Rain slithered through cracks in the sewer grate above, its acidic stink searing Jake's nostrils as he pressed deeper into the tunnels. The Vorpal Edge hung heavy at his hip. Somewhere behind him, the Abyssal Hive's shrieks had faded to a dull roar—Elysium's problem now.
Third vent shaft on the left. Then the old maintenance ladder.
Memories. In his first run—the one where he'd died a withered husk in a Syndicate work camp—he'd mapped these tunnels during a riot. Now, the rusted rungs felt familiar under his rotting palm.
Rebirth.
The word tasted like a scam. Waking up here, in the garage tomb, hadn't been some divine do-over. No—it was a glitch. A wrinkle in the Chrono-Wheel's so-called "random" spin.
Jake's boot slipped on a moss-slick step.
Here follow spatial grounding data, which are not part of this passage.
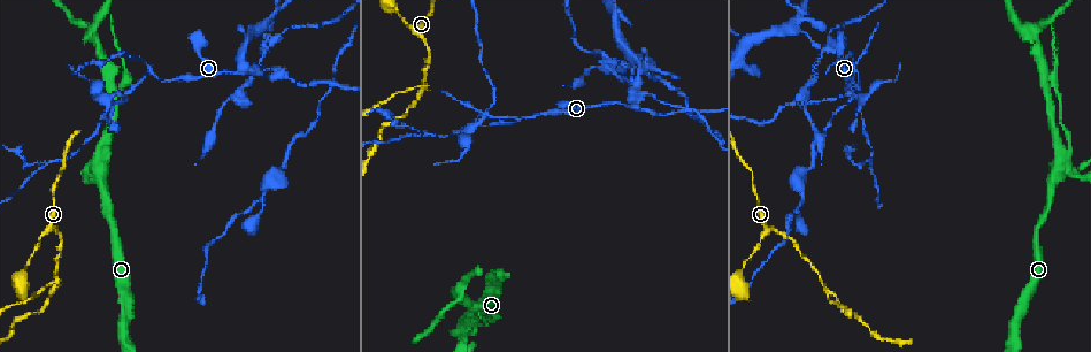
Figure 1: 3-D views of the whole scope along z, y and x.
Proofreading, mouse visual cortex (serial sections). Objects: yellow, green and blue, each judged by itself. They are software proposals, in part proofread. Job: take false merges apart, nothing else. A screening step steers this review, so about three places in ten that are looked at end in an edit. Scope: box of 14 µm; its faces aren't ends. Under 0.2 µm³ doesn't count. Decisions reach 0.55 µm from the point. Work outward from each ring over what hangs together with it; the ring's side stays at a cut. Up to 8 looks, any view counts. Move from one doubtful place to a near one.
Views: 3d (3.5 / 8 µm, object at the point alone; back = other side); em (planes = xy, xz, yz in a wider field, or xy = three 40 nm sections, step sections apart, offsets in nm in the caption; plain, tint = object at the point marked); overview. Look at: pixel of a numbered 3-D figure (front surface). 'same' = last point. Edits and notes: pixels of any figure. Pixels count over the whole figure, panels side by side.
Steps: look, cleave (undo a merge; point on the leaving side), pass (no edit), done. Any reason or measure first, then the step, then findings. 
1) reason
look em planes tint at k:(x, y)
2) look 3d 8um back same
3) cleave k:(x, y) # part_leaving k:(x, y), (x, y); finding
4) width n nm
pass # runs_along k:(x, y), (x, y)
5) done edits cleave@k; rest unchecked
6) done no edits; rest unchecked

four-way junction
look 3d 8um at 1:(1070, 172)

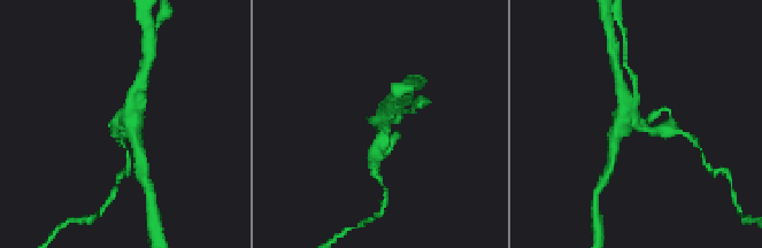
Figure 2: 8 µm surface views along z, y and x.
closer look
look 3d 3.5um at 2:(634, 123)

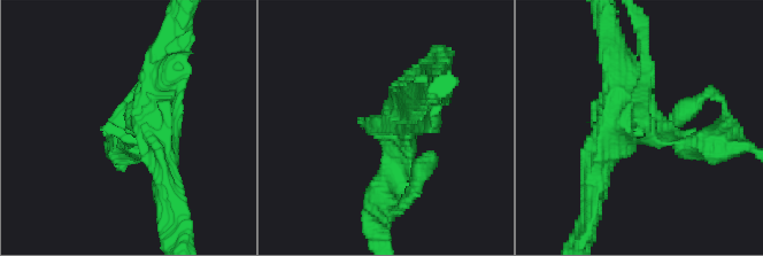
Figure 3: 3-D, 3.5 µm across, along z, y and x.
look em xy step 2 tint at 3:(646, 122)

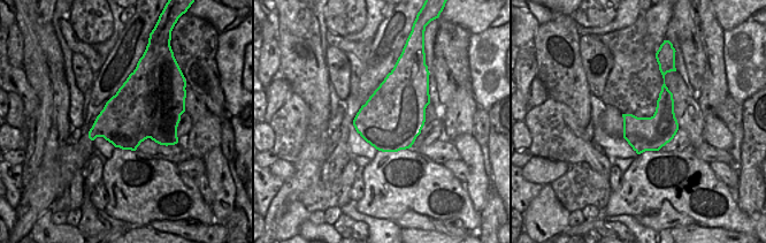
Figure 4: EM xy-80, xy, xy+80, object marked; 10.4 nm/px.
cleave 3:(386, 183) # two cells meet here

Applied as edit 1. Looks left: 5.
redraw
look overview

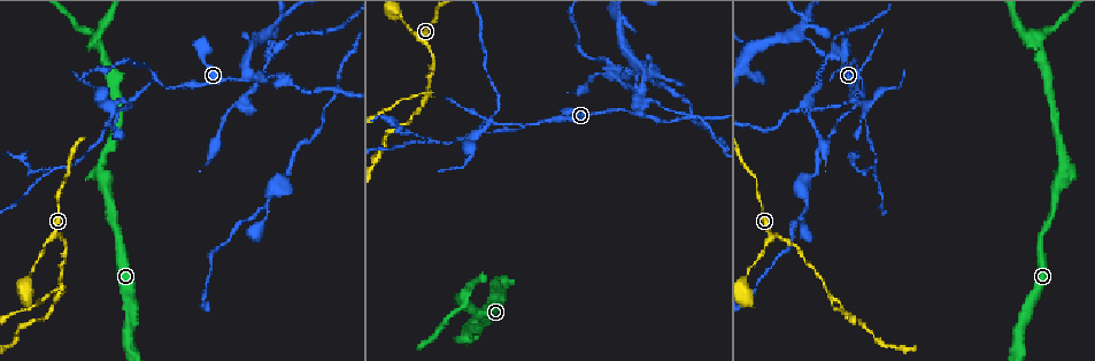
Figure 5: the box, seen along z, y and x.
three-way junction
look 3d 3.5um back at 5:(856, 95)

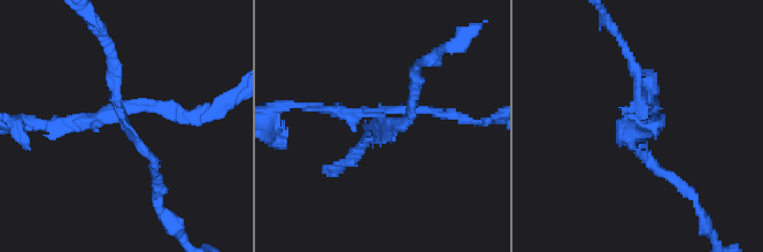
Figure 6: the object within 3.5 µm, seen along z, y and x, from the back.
now the EM
look em planes tint at 6:(646, 113)

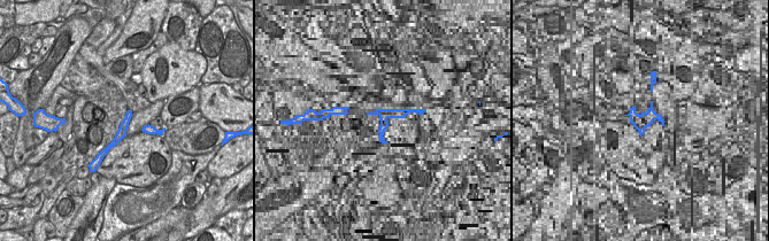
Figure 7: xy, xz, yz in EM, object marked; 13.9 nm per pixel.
cleave 6:(117, 69) # part_leaving 6:(121, 120), (152, 158), (155, 197); two cells meet here

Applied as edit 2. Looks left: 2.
done edits cleave@3, cleave@6; rest unchecked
He caught himself, the Edge's hilt digging into his ribs. Pain flared, sharp and clean. Better than the Rot's itch.
The Rot.
He rolled up his sleeve. Black veins spiderwebbed from the Vorpal Edge's fusion point at his wrist, creeping toward his elbow.
Surely this isn't that bad?
Or was he lying to himself? In his first life, he'd seen men succumb to cursed relics—their bodies crumbling like ash statues mid-scream. But this time, he had the Edge.
A draft carried voices from the tunnel below. Syndicate enforcers. Jake froze, his breath fogging in the green-tinged dark.
"—found another Parasite nest under the arcade. Spun three wheels before we put them down."
"Any good loot?"
"White-tier garbage. Moldy bread, a rusted scalpel. Boss says incinerate the bodies. No witnesses."
Jake's jaw tightened. Witnesses to what? The Syndicate's entire empire was built on witnesses—on desperate souls trading years for the slim chance of a longevity payout. Parasites spun wheels, the Syndicate skimmed 90% of the winnings, and the elite sipped champagne laced with century-old lifespan vials.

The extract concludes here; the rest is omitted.